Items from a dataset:
*** Begin section ***

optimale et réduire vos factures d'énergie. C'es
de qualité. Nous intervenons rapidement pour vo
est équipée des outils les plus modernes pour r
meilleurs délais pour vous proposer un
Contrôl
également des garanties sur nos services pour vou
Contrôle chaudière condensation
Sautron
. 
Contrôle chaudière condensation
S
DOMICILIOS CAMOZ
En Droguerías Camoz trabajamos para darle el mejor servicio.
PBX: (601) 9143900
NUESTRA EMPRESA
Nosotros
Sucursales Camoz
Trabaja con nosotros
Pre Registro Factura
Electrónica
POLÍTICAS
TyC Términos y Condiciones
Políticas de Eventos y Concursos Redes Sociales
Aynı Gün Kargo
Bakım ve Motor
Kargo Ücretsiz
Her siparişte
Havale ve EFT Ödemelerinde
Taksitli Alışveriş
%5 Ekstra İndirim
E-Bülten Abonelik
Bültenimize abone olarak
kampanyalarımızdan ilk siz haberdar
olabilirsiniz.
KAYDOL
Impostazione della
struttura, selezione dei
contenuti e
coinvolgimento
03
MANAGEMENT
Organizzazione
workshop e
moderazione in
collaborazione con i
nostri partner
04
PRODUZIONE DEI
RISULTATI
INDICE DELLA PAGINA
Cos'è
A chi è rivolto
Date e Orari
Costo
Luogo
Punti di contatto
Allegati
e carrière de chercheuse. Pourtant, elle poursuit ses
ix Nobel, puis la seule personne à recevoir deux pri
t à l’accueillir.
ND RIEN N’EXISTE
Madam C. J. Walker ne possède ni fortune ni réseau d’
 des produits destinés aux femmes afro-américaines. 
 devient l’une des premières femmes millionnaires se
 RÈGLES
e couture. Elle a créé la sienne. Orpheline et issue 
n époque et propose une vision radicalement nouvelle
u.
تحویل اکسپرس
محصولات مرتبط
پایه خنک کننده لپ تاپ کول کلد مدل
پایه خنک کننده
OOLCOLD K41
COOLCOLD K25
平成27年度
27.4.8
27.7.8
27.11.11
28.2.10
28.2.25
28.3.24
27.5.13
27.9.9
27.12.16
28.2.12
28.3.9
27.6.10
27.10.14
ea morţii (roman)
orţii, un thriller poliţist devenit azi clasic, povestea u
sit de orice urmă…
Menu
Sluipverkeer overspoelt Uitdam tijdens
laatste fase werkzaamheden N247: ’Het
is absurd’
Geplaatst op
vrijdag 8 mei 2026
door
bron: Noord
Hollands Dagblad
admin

*** End section ***

**TASK DIRECTIONS:** What is needed is an exact copy of every entry.

**SOLUTION:**
optimale et réduire vos factures d'énergie. C'es
de qualité. Nous intervenons rapidement pour vo
est équipée des outils les plus modernes pour r
meilleurs délais pour vous proposer un
Contrôl
également des garanties sur nos services pour vou
Contrôle chaudière condensation
Sautron
. 
Contrôle chaudière condensation
S
DOMICILIOS CAMOZ
En Droguerías Camoz trabajamos para darle el mejor servicio.
PBX: (601) 9143900
NUESTRA EMPRESA
Nosotros
Sucursales Camoz
Trabaja con nosotros
Pre Registro Factura
Electrónica
POLÍTICAS
TyC Términos y Condiciones
Políticas de Eventos y Concursos Redes Sociales
Aynı Gün Kargo
Bakım ve Motor
Kargo Ücretsiz
Her siparişte
Havale ve EFT Ödemelerinde
Taksitli Alışveriş
%5 Ekstra İndirim
E-Bülten Abonelik
Bültenimize abone olarak
kampanyalarımızdan ilk siz haberdar
olabilirsiniz.
KAYDOL
Impostazione della
struttura, selezione dei
contenuti e
coinvolgimento
03
MANAGEMENT
Organizzazione
workshop e
moderazione in
collaborazione con i
nostri partner
04
PRODUZIONE DEI
RISULTATI
INDICE DELLA PAGINA
Cos'è
A chi è rivolto
Date e Orari
Costo
Luogo
Punti di contatto
Allegati
e carrière de chercheuse. Pourtant, elle poursuit ses
ix Nobel, puis la seule personne à recevoir deux pri
t à l’accueillir.
ND RIEN N’EXISTE
Madam C. J. Walker ne possède ni fortune ni réseau d’
 des produits destinés aux femmes afro-américaines. 
 devient l’une des premières femmes millionnaires se
 RÈGLES
e couture. Elle a créé la sienne. Orpheline et issue 
n époque et propose une vision radicalement nouvelle
u.
تحویل اکسپرس
محصولات مرتبط
پایه خنک کننده لپ تاپ کول کلد مدل
پایه خنک کننده
OOLCOLD K41
COOLCOLD K25
平成27年度
27.4.8
27.7.8
27.11.11
28.2.10
28.2.25
28.3.24
27.5.13
27.9.9
27.12.16
28.2.12
28.3.9
27.6.10
27.10.14
ea morţii (roman)
orţii, un thriller poliţist devenit azi clasic, povestea u
sit de orice urmă…
Menu
Sluipverkeer overspoelt Uitdam tijdens
laatste fase werkzaamheden N247: ’Het
is absurd’
Geplaatst op
vrijdag 8 mei 2026
door
bron: Noord
Hollands Dagblad
admin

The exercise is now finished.